Aus dem Amerikanischen von Michael Müller, Susanne Kuhlmann-Krieg. "Die CIA hat in den 90er Jahren dichtgemacht." Das ist das bittere Fazit eines Mannes, den Experten für einen der besten CIA-Agenten im Nahen Osten halten. Robert Baer, der 1997 seinen Abschied einreichte, spricht fließend arabisch, persisch und einige Dialekte und hat viele Jahre in Beirut und anderen Städten des Nahen Ostens gelebt. Seine Erinnerungen an 21 Jahre im Dienst der Agency werfen ein beängstigendes Bild auf deren innere Strukturen und haben in Amerika für Furore gesorgt.
Rezensionsnotiz zu
Neue Zürcher Zeitung, 29.07.2002
Verwundert reibt sich Volker Foertsch, einst hochrangiger Beamter des BND, die Augen, warum die CIA diese flammende Polemik ihres einstigen Mitarbeiters hat durchgehen lassen. Der lässt nämlich kaum ein gutes Haar an der Arbeit der Agentur: das Desinteresse an Afghanistan Anfang der 90er Jahr wird genauso gebrandmarkt wie die dilettantischen Aktionen im Irak.
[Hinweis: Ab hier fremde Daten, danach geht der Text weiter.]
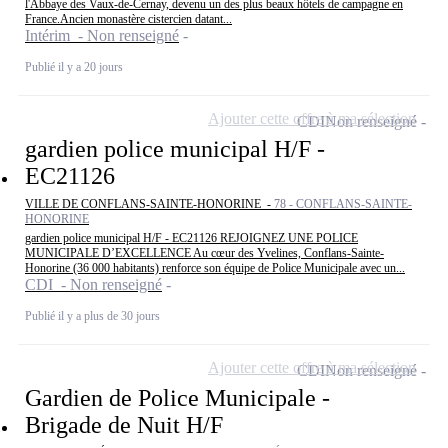
l'Abbaye des Vaux-de-Cernay, devenu un des plus beaux hôtels de campagne en
France.Ancien monastère cistercien datant...
Intérim - Non renseigné
Publié il y a 20 jours
Ajouter cette offre à ma sélection
CDI
Non renseigné
gardien police municipal H/F -
EC21126
VILLE DE CONFLANS-SAINTE-HONORINE -
78 - CONFLANS-SAINTE-
HONORINE
gardien police municipal H/F - EC21126 REJOIGNEZ UNE POLICE
MUNICIPALE D’EXCELLENCE Au cœur des Yvelines, Conflans-Sainte-
Honorine (36 000 habitants) renforce son équipe de Police Municipale avec un...
CDI - Non renseigné
Publié il y a plus de 30 jours
Ajouter cette offre à ma sélection
CDI
Non renseigné
Gardien de Police Municipale -
Brigade de Nuit H/F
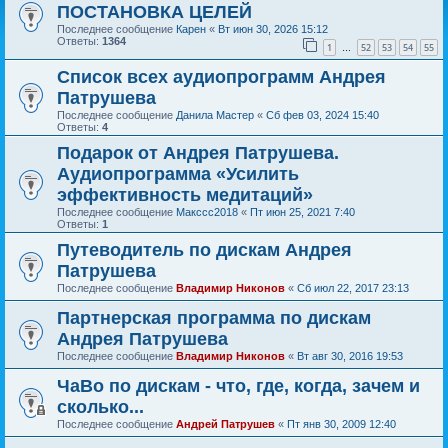
ПОСТАНОВКА ЦЕЛЕЙ
Последнее сообщение
Карен
«
Вт июн 30, 2026 15:12
Ответы:
1364
1
52
53
54
55
…
Список всех аудиопрограмм Андрея
Патрушева
Последнее сообщение
Данила Мастер
«
Сб фев 03, 2024 15:40
Ответы:
4
Подарок от Андрея Патрушева.
Аудиопрограмма «Усилить
эффективность медитаций»
Последнее сообщение
Макссс2018
«
Пт июн 25, 2021 7:40
Ответы:
1
Путеводитель по дискам Андрея
Патрушева
Последнее сообщение
Владимир Никонов
«
Сб июл 22, 2017 23:13
Партнерская программа по дискам
Андрея Патрушева
Последнее сообщение
Владимир Никонов
«
Вт авг 30, 2016 19:53
ЧаВо по дискам - что, где, когда, зачем и
сколько...
Последнее сообщение
Андрей Патрушев
«
Пт янв 30, 2009 12:40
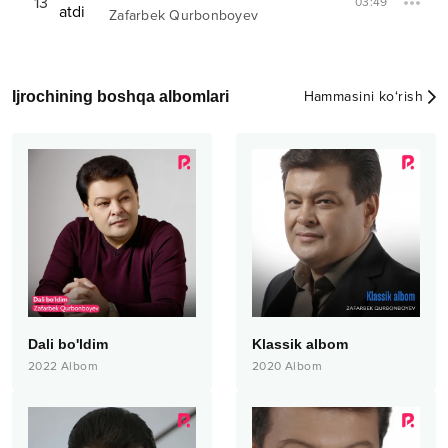
13
03:49
Zafarbek Qurbonboyev
Ijrochining boshqa albomlari
Hammasini ko‘rish
Dali bo'ldim
Klassik albom
2022
Albom
2020
Albom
Und Baer weiß, wovon er spricht, von 1976 bis 1997 war er in Diensten der CIA, in Indien und Beirut, in Paris und im Irak. Zwar ist seine Selbstdarstellung als weltgewandter Superheld, kritisiert Foertsch, mitunter kaum erträglich, vor allem aber seine Schilderungen aus dem Beirut zur Zeit des Bürgerkriegs findet er "instruktiv und dicht". Das ganze ist fraglos, so Foertsch, ein parteiisches Buch, aber gerade die Überzeichnung wirke oftmals verdeutlichend. Und dass die CIA das durch die Zensur gehen ließ, deutet er - nachdem er sich zwischendurch gefragt hat, ob es sich einfach um "Zynismus" handelt - zuletzt als "gutes Zeichen von Toleranz, Meinungsfreiheit und demokratischer Kultur".